I could have spent just a few days writing up user documentation to help people get going with the software.

I could have submitted abstracts to at least two major sequencing conferences every year, talking about BaseFinder and highlighting what was new and how it solved important problems. Phil Green did that with Phred.

Instead, I was always too busy with the “technology.” I always thought my problem was that I hadn’t done a good enough job with my software. I thought that if I only worked harder and smarter, and made the software better, that people would discover it. Even after 10 years of doing that, and people still not discovering it in droves, I eventually gave up on it.

Paying attention to the concept of Marketing would have made all the difference in taking the technology that I poured my blood, sweat, and tears into (and the Government poured a lot of money into), and getting it used.  Marketing is all about conveying the value of some thing that you have to offer. In this example, I had a potentially great thing, but I failed at conveying it’s value.

Should marketing really be such a dirty word? Perhaps if used for nefarious purposes.  But using it to promote useful software is far from being nefarious.

—————

I have a few more good marketing blunder stories that I’ll share here in the future.

What about you? I want to hear about your science marketing blunders. Let me know about that time you should have gotten the Nobel prize, but you didn’t because of lousy marketing on your part, or someone who you were working for.

And, if you’re interested in getting my book on how to avoid these blunders, click here 


    2 replies to "Science Marketing blunder #1"

    • Brian Risk

      This post was painful in that close-to-home kind of way. There’ve been a few products that I’ve released that my more marketing-minded friends have encouraged me to promote. Instead, once the software was finished, I’d lose interest. Maybe there’d be a half-assed marketing attempt, but when those efforts wouldn’t pan out as expected further motivation would go to zero.

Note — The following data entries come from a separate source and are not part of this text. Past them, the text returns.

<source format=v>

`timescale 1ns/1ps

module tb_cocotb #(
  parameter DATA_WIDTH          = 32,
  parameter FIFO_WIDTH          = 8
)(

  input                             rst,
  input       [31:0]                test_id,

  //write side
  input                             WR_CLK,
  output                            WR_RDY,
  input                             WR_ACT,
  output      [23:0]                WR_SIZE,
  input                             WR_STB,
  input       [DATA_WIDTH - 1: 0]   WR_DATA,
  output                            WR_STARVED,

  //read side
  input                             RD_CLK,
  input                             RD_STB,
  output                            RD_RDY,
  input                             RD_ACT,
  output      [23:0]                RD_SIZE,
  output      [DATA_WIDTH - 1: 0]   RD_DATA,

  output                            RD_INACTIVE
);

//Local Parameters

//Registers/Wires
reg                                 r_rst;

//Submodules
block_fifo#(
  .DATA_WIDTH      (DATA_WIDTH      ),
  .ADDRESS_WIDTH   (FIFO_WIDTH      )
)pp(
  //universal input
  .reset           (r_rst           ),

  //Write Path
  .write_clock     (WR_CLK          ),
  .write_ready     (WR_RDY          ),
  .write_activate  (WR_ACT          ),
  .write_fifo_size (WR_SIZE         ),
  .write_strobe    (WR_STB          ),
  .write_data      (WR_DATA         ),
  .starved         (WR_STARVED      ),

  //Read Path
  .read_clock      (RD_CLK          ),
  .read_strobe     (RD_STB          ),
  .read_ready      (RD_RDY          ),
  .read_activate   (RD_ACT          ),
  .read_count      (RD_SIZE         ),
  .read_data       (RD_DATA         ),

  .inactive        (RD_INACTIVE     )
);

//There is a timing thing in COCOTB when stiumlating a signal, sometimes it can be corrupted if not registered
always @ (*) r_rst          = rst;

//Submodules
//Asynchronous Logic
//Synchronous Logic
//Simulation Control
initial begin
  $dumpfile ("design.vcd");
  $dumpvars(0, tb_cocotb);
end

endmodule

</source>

By then there’d always be a new idea with that new idea smell that is so much more enticing to pursue.

      Marketing takes a different kind of tenacity than science. Both require a lot of discrete efforts, most of which are not successful, but require a stick-to-it attitude. However, whereas science and programming are fun, marketing and promotion are tedious. If you could help us find the same joy in marketing that we find in mathy tasks… well, that would be amazing.

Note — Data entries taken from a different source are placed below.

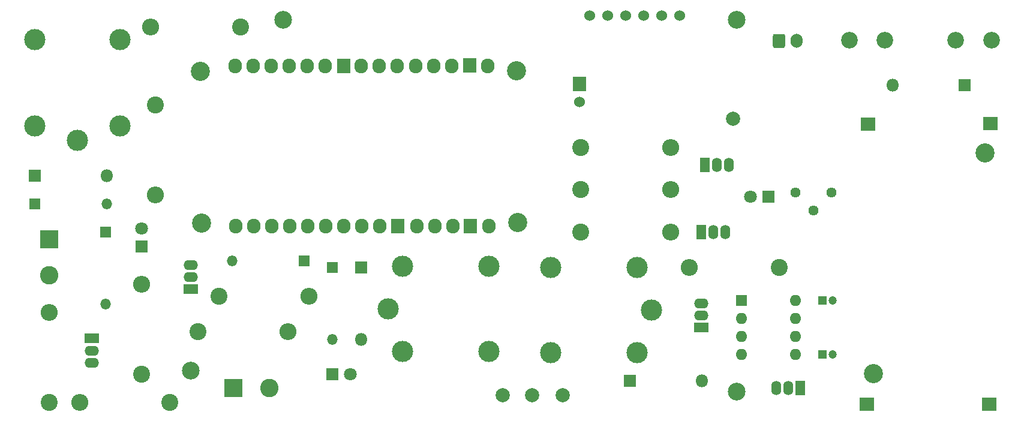
<source format=gbr>
%TF.GenerationSoftware,KiCad,Pcbnew,5.1.7-a382d34a8~87~ubuntu18.04.1*%
%TF.CreationDate,2020-10-22T00:58:17-03:00*%
%TF.ProjectId,Disp_Sec_V_1,44697370-5f53-4656-935f-565f312e6b69,1.1*%
%TF.SameCoordinates,Original*%
%TF.FileFunction,Soldermask,Bot*%
%TF.FilePolarity,Negative*%
%FSLAX46Y46*%
G04 Gerber Fmt 4.6, Leading zero omitted, Abs format (unit mm)*
G04 Created by KiCad (PCBNEW 5.1.7-a382d34a8~87~ubuntu18.04.1) date 2020-10-22 00:58:17*
%MOMM*%
%LPD*%
G01*
G04 APERTURE LIST*
%ADD10C,2.000000*%
%ADD11C,2.500000*%
%ADD12O,2.400000X2.400000*%
%ADD13C,2.400000*%
%ADD14C,2.600000*%
%ADD15R,2.600000X2.600000*%
%ADD16R,2.000000X1.400000*%
%ADD17O,2.000000X1.400000*%
%ADD18O,1.800000X1.800000*%
%ADD19R,1.800000X1.800000*%
%ADD20C,2.700000*%
%ADD21O,1.900000X2.100000*%
%ADD22R,1.900000X2.100000*%
%ADD23R,1.400000X2.000000*%
%ADD24O,1.400000X2.000000*%
%ADD25C,3.000000*%
%ADD26C,1.524000*%
%ADD27R,2.100000X1.900000*%
%ADD28C,2.350000*%
%ADD29O,1.500000X1.500000*%
%ADD30R,1.500000X1.500000*%
%ADD31O,1.600000X1.600000*%
%ADD32R,1.600000X1.600000*%
%ADD33C,1.440000*%
%ADD34O,1.700000X2.000000*%
%ADD35C,1.800000*%
%ADD36C,1.200000*%
%ADD37R,1.200000X1.200000*%
G04 APERTURE END LIST*
D10*
%TO.C,TP4*%
X152000000Y-119000000D03*
%TD*%
%TO.C,TP3*%
X156150000Y-119000000D03*
%TD*%
%TO.C,TP2*%
X160500000Y-119000000D03*
%TD*%
%TO.C,TP1*%
X184500000Y-80000000D03*
%TD*%
D11*
%TO.C,H4*%
X108000000Y-115500000D03*
%TD*%
%TO.C,H3*%
X185000000Y-66000000D03*
%TD*%
%TO.C,H2*%
X121000000Y-66000000D03*
%TD*%
%TO.C,H1*%
X185000000Y-118500000D03*
%TD*%
D12*
%TO.C,R7*%
X121700000Y-110000000D03*
D13*
X109000000Y-110000000D03*
%TD*%
D14*
%TO.C,J2*%
X88000000Y-102080000D03*
D15*
X88000000Y-97000000D03*
%TD*%
D16*
%TO.C,Q4*%
X94000000Y-111000000D03*
D17*
X94000000Y-114400000D03*
X94000000Y-112700000D03*
%TD*%
D12*
%TO.C,R6*%
X88000000Y-107300000D03*
D13*
X88000000Y-120000000D03*
%TD*%
D18*
%TO.C,D1*%
X180160000Y-117000000D03*
D19*
X170000000Y-117000000D03*
%TD*%
D20*
%TO.C,U1*%
X109531400Y-94740900D03*
X109340900Y-73252500D03*
X153943300Y-73163600D03*
X154133800Y-94652000D03*
D21*
X114243100Y-72528600D03*
D22*
X129572000Y-72554000D03*
X147352000Y-72427000D03*
X147479000Y-95160000D03*
D21*
X114370100Y-95134600D03*
D22*
X137192000Y-95160000D03*
D21*
X126943100Y-72528600D03*
X144850100Y-72528600D03*
X142310100Y-72528600D03*
X134563100Y-72528600D03*
X139770100Y-72528600D03*
X116783100Y-72528600D03*
X132023100Y-72528600D03*
X119323100Y-72528600D03*
X124403100Y-72528600D03*
X121863100Y-72528600D03*
X149930100Y-72528600D03*
X137103100Y-72528600D03*
X139897100Y-95134600D03*
X150057100Y-95134600D03*
X142437100Y-95134600D03*
X144977100Y-95134600D03*
X119450100Y-95134600D03*
X129610100Y-95134600D03*
X134690100Y-95134600D03*
X124530100Y-95134600D03*
X121990100Y-95134600D03*
X116910100Y-95134600D03*
X132150100Y-95134600D03*
X127070100Y-95134600D03*
%TD*%
D23*
%TO.C,Q6*%
X180000000Y-96000000D03*
D24*
X183400000Y-96000000D03*
X181700000Y-96000000D03*
%TD*%
D18*
%TO.C,D7*%
X96160000Y-88000000D03*
D19*
X86000000Y-88000000D03*
%TD*%
D25*
%TO.C,K3*%
X135830000Y-106810000D03*
X137830000Y-100810000D03*
X150030000Y-100810000D03*
X150030000Y-112810000D03*
X137830000Y-112810000D03*
%TD*%
D18*
%TO.C,D8*%
X132000000Y-111160000D03*
D19*
X132000000Y-101000000D03*
%TD*%
D22*
%TO.C,U3*%
X162820000Y-75032000D03*
D26*
X164305900Y-65380000D03*
X177005900Y-65380000D03*
X174465900Y-65380000D03*
X171925900Y-65380000D03*
X169385900Y-65380000D03*
X166845900Y-65380000D03*
X162883500Y-77559300D03*
%TD*%
D14*
%TO.C,J3*%
X119080000Y-118000000D03*
D15*
X114000000Y-118000000D03*
%TD*%
D16*
%TO.C,Q5*%
X108000000Y-104000000D03*
D17*
X108000000Y-100600000D03*
X108000000Y-102300000D03*
%TD*%
D25*
%TO.C,K1*%
X173000000Y-107000000D03*
X171000000Y-113000000D03*
X158800000Y-113000000D03*
X158800000Y-101000000D03*
X171000000Y-101000000D03*
%TD*%
D16*
%TO.C,Q1*%
X180000000Y-109470000D03*
D17*
X180000000Y-106070000D03*
X180000000Y-107770000D03*
%TD*%
D20*
%TO.C,U4*%
X204298200Y-115934200D03*
X220122400Y-84819200D03*
D27*
X203371100Y-120277600D03*
X220668500Y-120264900D03*
X220859000Y-80679000D03*
X203561600Y-80691700D03*
%TD*%
D28*
%TO.C,F1*%
X220970000Y-68910000D03*
X215970000Y-68910000D03*
X200970000Y-68910000D03*
X205970000Y-68910000D03*
%TD*%
D29*
%TO.C,D6*%
X113840000Y-100000000D03*
D30*
X124000000Y-100000000D03*
%TD*%
D31*
%TO.C,U2*%
X193300000Y-105660000D03*
X185680000Y-113280000D03*
X193300000Y-108200000D03*
X185680000Y-110740000D03*
X193300000Y-110740000D03*
X185680000Y-108200000D03*
X193300000Y-113280000D03*
D32*
X185680000Y-105660000D03*
%TD*%
D33*
%TO.C,RV1*%
X193300000Y-90420000D03*
X195840000Y-92960000D03*
X198380000Y-90420000D03*
%TD*%
D12*
%TO.C,R11*%
X101000000Y-103300000D03*
D13*
X101000000Y-116000000D03*
%TD*%
D12*
%TO.C,R10*%
X92300000Y-120000000D03*
D13*
X105000000Y-120000000D03*
%TD*%
D12*
%TO.C,R9*%
X175700000Y-96000000D03*
D13*
X163000000Y-96000000D03*
%TD*%
D12*
%TO.C,R8*%
X175700000Y-90000000D03*
D13*
X163000000Y-90000000D03*
%TD*%
D12*
%TO.C,R5*%
X175700000Y-84000000D03*
D13*
X163000000Y-84000000D03*
%TD*%
D12*
%TO.C,R4*%
X103000000Y-90700000D03*
D13*
X103000000Y-78000000D03*
%TD*%
D12*
%TO.C,R3*%
X102300000Y-67000000D03*
D13*
X115000000Y-67000000D03*
%TD*%
D12*
%TO.C,R2*%
X124700000Y-105000000D03*
D13*
X112000000Y-105000000D03*
%TD*%
D12*
%TO.C,R1*%
X178300000Y-101000000D03*
D13*
X191000000Y-101000000D03*
%TD*%
D23*
%TO.C,Q3*%
X180500000Y-86500000D03*
D24*
X183900000Y-86500000D03*
X182200000Y-86500000D03*
%TD*%
D23*
%TO.C,Q2*%
X194000000Y-118000000D03*
D24*
X190600000Y-118000000D03*
X192300000Y-118000000D03*
%TD*%
D25*
%TO.C,K2*%
X92000000Y-83000000D03*
X86000000Y-81000000D03*
X86000000Y-68800000D03*
X98000000Y-68800000D03*
X98000000Y-81000000D03*
%TD*%
D34*
%TO.C,J1*%
X193500000Y-69000000D03*
G36*
G01*
X190150000Y-69750000D02*
X190150000Y-68250000D01*
G75*
G02*
X190400000Y-68000000I250000J0D01*
G01*
X191600000Y-68000000D01*
G75*
G02*
X191850000Y-68250000I0J-250000D01*
G01*
X191850000Y-69750000D01*
G75*
G02*
X191600000Y-70000000I-250000J0D01*
G01*
X190400000Y-70000000D01*
G75*
G02*
X190150000Y-69750000I0J250000D01*
G01*
G37*
%TD*%
D35*
%TO.C,D11*%
X130540000Y-116000000D03*
D19*
X128000000Y-116000000D03*
%TD*%
D35*
%TO.C,D10*%
X101000000Y-95460000D03*
D19*
X101000000Y-98000000D03*
%TD*%
D35*
%TO.C,D9*%
X187000000Y-91000000D03*
D19*
X189540000Y-91000000D03*
%TD*%
D29*
%TO.C,D5*%
X128000000Y-111160000D03*
D30*
X128000000Y-101000000D03*
%TD*%
D29*
%TO.C,D4*%
X96000000Y-106160000D03*
D30*
X96000000Y-96000000D03*
%TD*%
D29*
%TO.C,D3*%
X96160000Y-92000000D03*
D30*
X86000000Y-92000000D03*
%TD*%
D18*
%TO.C,D2*%
X207000000Y-75260000D03*
D19*
X217160000Y-75260000D03*
%TD*%
D36*
%TO.C,C2*%
X198610000Y-105660000D03*
D37*
X197110000Y-105660000D03*
%TD*%
D36*
%TO.C,C1*%
X198610000Y-113280000D03*
D37*
X197110000Y-113280000D03*
%TD*%
M02*

</source>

      Aside: Maybe your software would have taken off if you’d released it under the GPL and called it “FreeBase”? No? Okay, I’m bad at this.

      • morgan

        Brian, I love the name suggestion for the software!

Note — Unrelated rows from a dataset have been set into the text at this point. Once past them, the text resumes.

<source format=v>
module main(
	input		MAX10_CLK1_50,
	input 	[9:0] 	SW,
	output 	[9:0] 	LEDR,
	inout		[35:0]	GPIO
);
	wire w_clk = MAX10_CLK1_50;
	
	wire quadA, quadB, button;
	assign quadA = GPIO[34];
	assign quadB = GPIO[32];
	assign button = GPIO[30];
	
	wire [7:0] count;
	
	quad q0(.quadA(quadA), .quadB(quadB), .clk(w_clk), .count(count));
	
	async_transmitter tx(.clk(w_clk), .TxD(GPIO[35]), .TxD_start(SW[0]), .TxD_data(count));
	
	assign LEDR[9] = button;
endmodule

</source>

        In all seriousness, I’ve gone from a perspective of dreading the “marketing” aspects to really enjoying them.

        Why the shift? A big part of that was learning that marketing isn’t a big mystery, but has a formula that can be used with success nearly every time. I’m still refining that formula for myself. But having that kind of basis to work from is far more rewarding that just starting from scratch and fumbling around in the dark.

        Like you said, when you start out not knowing what you’re doing, it often leads to dead ends, which leads to frustration, which leads to dislike.

        But imagine instead if you had been able to quickly and easily have success with one of your early software marketing efforts, and you raked in a bunch of money from their sales? Wouldn’t you have been more motivated to continue doing the same?

        I think it is the same thing in science. I had no clue how to do it, and so my efforts often failed. It was a negative feedback loop that had me not wanting to do any more of it!

        For me the difference is knowledge – understanding the principles of marketing and applying them systematically.

        And that’s why I’m hard at work on a book about it – to help other people understand those principles as well.